ABOUT THIS EXERCISE: In the listing below, find the line with "(176, 140) none" and the line with "(73, 879) none". Repeat those two lines and all lines between them exactly.

= = = =

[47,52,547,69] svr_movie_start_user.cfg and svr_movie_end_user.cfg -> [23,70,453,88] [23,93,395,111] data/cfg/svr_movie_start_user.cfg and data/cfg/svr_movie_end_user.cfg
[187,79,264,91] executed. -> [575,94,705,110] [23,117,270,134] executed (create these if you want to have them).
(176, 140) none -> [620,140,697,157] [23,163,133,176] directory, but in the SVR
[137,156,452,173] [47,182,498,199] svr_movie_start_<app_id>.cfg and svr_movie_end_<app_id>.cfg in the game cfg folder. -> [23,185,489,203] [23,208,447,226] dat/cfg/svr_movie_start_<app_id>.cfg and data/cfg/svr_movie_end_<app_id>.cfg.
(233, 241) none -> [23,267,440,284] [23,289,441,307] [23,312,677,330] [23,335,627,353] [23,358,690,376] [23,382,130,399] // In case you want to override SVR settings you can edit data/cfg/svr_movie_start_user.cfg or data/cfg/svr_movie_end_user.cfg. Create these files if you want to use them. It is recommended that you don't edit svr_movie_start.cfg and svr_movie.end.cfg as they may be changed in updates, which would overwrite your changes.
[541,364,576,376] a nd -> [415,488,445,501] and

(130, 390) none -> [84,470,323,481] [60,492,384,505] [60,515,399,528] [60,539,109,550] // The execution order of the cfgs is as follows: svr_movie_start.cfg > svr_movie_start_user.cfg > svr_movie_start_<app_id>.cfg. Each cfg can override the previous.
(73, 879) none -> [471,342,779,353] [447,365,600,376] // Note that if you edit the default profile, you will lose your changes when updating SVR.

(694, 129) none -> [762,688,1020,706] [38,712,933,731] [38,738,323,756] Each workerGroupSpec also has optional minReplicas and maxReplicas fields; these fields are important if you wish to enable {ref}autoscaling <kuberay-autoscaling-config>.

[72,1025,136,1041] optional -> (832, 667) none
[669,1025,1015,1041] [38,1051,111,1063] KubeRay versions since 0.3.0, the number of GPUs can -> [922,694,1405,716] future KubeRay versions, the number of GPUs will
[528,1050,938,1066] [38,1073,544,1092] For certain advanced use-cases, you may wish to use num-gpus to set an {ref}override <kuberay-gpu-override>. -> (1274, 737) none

= = = =

FINAL ANSWER:
(176, 140) none -> [620,140,697,157] [23,163,133,176] directory, but in the SVR
[137,156,452,173] [47,182,498,199] svr_movie_start_<app_id>.cfg and svr_movie_end_<app_id>.cfg in the game cfg folder. -> [23,185,489,203] [23,208,447,226] dat/cfg/svr_movie_start_<app_id>.cfg and data/cfg/svr_movie_end_<app_id>.cfg.
(233, 241) none -> [23,267,440,284] [23,289,441,307] [23,312,677,330] [23,335,627,353] [23,358,690,376] [23,382,130,399] // In case you want to override SVR settings you can edit data/cfg/svr_movie_start_user.cfg or data/cfg/svr_movie_end_user.cfg. Create these files if you want to use them. It is recommended that you don't edit svr_movie_start.cfg and svr_movie.end.cfg as they may be changed in updates, which would overwrite your changes.
[541,364,576,376] a nd -> [415,488,445,501] and

(130, 390) none -> [84,470,323,481] [60,492,384,505] [60,515,399,528] [60,539,109,550] // The execution order of the cfgs is as follows: svr_movie_start.cfg > svr_movie_start_user.cfg > svr_movie_start_<app_id>.cfg. Each cfg can override the previous.
(73, 879) none -> [471,342,779,353] [447,365,600,376] // Note that if you edit the default profile, you will lose your changes when updating SVR.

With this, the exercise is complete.